Comme nous venons de le souligner, le rapport comportait deux parties essentielles : la structure des prix et le commerce triangulaire. Le premier volume relatif à la structure des prix met en lumière la réalité de l’inflation du pays de provenance qui frappe les produits de consommation de masse et l’empilement des marges non réglementaires, l’exposition aux risques de change entre le dollar en Rdc et l’euro dans le pays européens, la faible compétitivité du port de Matadi, la manipulation des valeurs FOB aux frontières par, soit leur minoration au dédouanement, soit leur majoration à l’établissement de la structure des prix ; multiplicité des intervenants et la surfacturation des coûts des charges liées à la manutention, au transport ; la couverture partielle du fret congolais par des outils d’appréciation des quantités et valeurs et l’incohérence des données statistiques aussi bien en Rdc entre les administrations concernés (OCC, DGDA) qu’entre pays fournisseurs et destinateurs (Rdc et Namibie).

Concernant le commerce triangulaire, il a été noté l’ampleur du commerce triangulaire où les principaux animateurs ont organisé des circuits de distribution opaques, complexes et optimisés ; la faiblesse du système statistique et partant la dépendance de l’économie congolaise à l’égard des importateurs ; la vulnérabilité alimentaire de la Rdc qui est aggravée par l’opacité des circuits d’importation et l’impossibilité d’assurer une traçabilité de ces importations ; les mécanismes par lesquels les parties prenantes au commerce triangulaire tirent à travers des ententes tacites entre importateurs et l’intégration des activités sur la chaine verticale en faisant recours à des sociétés écrans basées dans les paradis fiscaux au Liban, aux Îles vierges britanniques ou à Monaco qui assurent le rôle officiel de « fournisseurs ».

Vers une indépendance alimentaire

Pour faire face à la surenchère créée par les oligopoles présents et augurer les perspectives de la diminution des prix des denrées sur le marché congolais, le consultant MENAA Finance recommande au Gouvernement de se doter des moyens de protection contre le commerce triangulaire et les oligopoles, d’imposer l’harmonisation et la traçabilité des données du commerce extérieur entre différentes administrations, profiter de la dynamique mondiale en multipliant la signature des accords commerciaux, organiser progressivement son indépendance alimentaire en renforçant la production locale, lutter contre la corruption pour réduire les prix des denrées de première nécessité tant au port de Matadi, aux frontières, les taxes illégales sur les axes routiers ou la perméabilité de certaines institutions comme la DGDA, l’OCC, l’OGEFREM, la SCTP, la CVM, etc.

Au regard de tout ce qui vient d’être dit, Jean-Paul Nemoyato a indiqué que son gouvernement prépare un calendrier des concertations avec les intervenants du secteur privé, avant l’institution d’un comité de suivi pour l’élaboration des structures des prix des produits types, tout en s’inspirant du secteur pétrolier.
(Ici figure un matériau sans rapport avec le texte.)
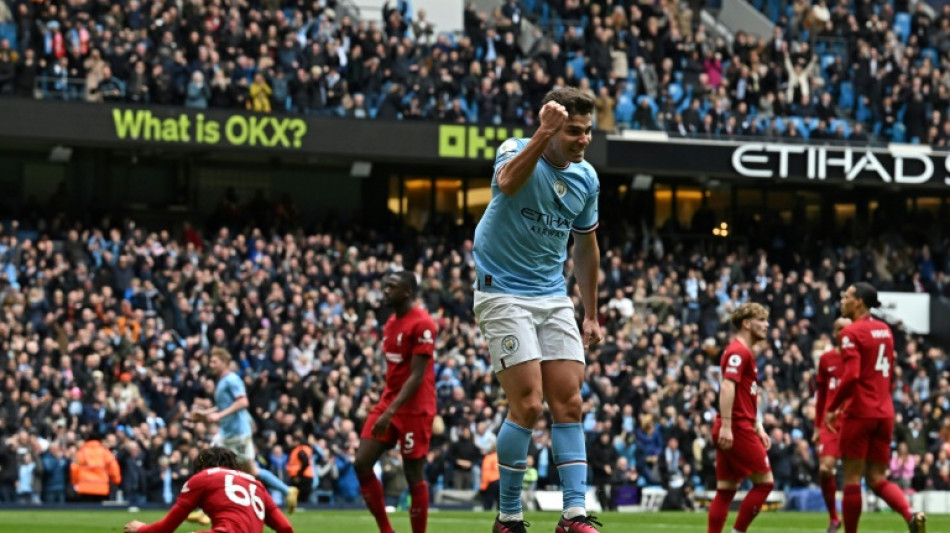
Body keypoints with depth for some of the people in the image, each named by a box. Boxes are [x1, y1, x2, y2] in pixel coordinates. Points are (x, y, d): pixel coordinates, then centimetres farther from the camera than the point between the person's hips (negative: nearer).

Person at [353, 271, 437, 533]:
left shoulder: (422, 324, -14)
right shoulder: (390, 324, 13)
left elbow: (417, 376, -19)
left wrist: (390, 412, -24)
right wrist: (384, 409, 19)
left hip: (414, 409, -8)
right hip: (388, 402, 8)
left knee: (414, 476, -2)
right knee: (362, 463, -1)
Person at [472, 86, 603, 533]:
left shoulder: (586, 178, 5)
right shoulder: (517, 151, -13)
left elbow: (585, 247, 18)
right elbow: (508, 182, -39)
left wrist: (591, 315, 18)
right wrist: (543, 135, -49)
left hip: (554, 297, 6)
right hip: (503, 292, -6)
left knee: (569, 403, -3)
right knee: (528, 404, -13)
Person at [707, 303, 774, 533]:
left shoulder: (743, 352, 21)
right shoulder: (739, 352, -11)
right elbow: (727, 387, -22)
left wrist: (758, 428, 23)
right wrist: (726, 426, -29)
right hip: (737, 428, -10)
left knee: (726, 489, 6)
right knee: (765, 481, -4)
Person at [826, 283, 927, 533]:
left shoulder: (851, 332, -11)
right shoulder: (885, 330, 13)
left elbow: (851, 375, -22)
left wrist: (832, 408, -12)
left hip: (859, 413, -7)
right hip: (884, 413, 7)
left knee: (852, 479, 2)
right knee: (877, 479, 10)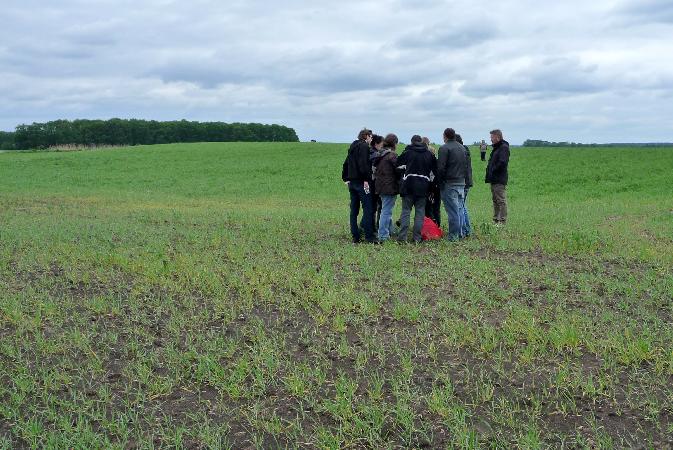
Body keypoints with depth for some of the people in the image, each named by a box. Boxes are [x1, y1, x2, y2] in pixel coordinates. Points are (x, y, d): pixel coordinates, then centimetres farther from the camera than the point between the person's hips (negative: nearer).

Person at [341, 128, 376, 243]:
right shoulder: (364, 146, -8)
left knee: (354, 210, 9)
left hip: (352, 182, 9)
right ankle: (369, 236, -8)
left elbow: (346, 163, 21)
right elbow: (363, 164, -20)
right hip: (361, 182, -9)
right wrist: (366, 179, -20)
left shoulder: (352, 146, 18)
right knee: (367, 209, -6)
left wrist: (346, 178, 22)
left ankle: (355, 237, 11)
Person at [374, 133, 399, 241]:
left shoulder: (380, 155, 10)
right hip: (390, 187, -8)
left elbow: (376, 170, 13)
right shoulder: (392, 155, -15)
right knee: (386, 211, -4)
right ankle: (383, 236, -2)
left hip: (381, 187, 8)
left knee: (386, 210, 19)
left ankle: (389, 232, 28)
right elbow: (398, 170, -12)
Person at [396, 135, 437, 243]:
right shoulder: (429, 154, 7)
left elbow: (397, 164, 6)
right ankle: (417, 238, 5)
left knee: (406, 211, 3)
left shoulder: (408, 152, 0)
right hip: (423, 186, 2)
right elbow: (436, 170, 10)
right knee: (420, 212, 6)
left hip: (409, 185, -2)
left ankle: (402, 237, -3)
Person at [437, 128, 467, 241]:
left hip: (449, 183, -7)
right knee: (459, 208, 13)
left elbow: (440, 167, -15)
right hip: (462, 182, 7)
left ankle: (453, 235, -3)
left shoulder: (444, 148, -10)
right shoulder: (462, 148, 15)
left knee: (452, 210, -5)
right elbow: (465, 166, 15)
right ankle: (459, 233, 19)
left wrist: (440, 182, -5)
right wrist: (462, 178, 16)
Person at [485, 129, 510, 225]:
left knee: (501, 201, -7)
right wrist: (489, 170, 8)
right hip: (494, 179, 10)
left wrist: (493, 170, -14)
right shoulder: (495, 148, 19)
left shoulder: (504, 148, -12)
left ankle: (503, 221, -5)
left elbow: (502, 162, -23)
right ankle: (495, 220, 20)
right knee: (495, 200, 14)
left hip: (500, 180, -10)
Dans le jeu de questions-réponses qui a suivi, la presse a voulu savoir si en traquant ces affameurs du peuple congolais le ministre n’exposait pas son poste gouvernemental ? Pour le ministre, il dit qu’il n’est pas ami des opérateurs économiques et que c’est seulement le travail qui les unit.

Et d’insister que chaque pays a ses propres lois qu’il faut bien respecter. Il a aussi souligné que le secteur privé demeure un partenaire du Gouvernement avec qui il faut se concerter. « Celui qui va continuer à percevoir les marges bénéficiaires au-delà des normes est contre Joseph Kabila et devra désormais faire face à la rigueur de la loi ».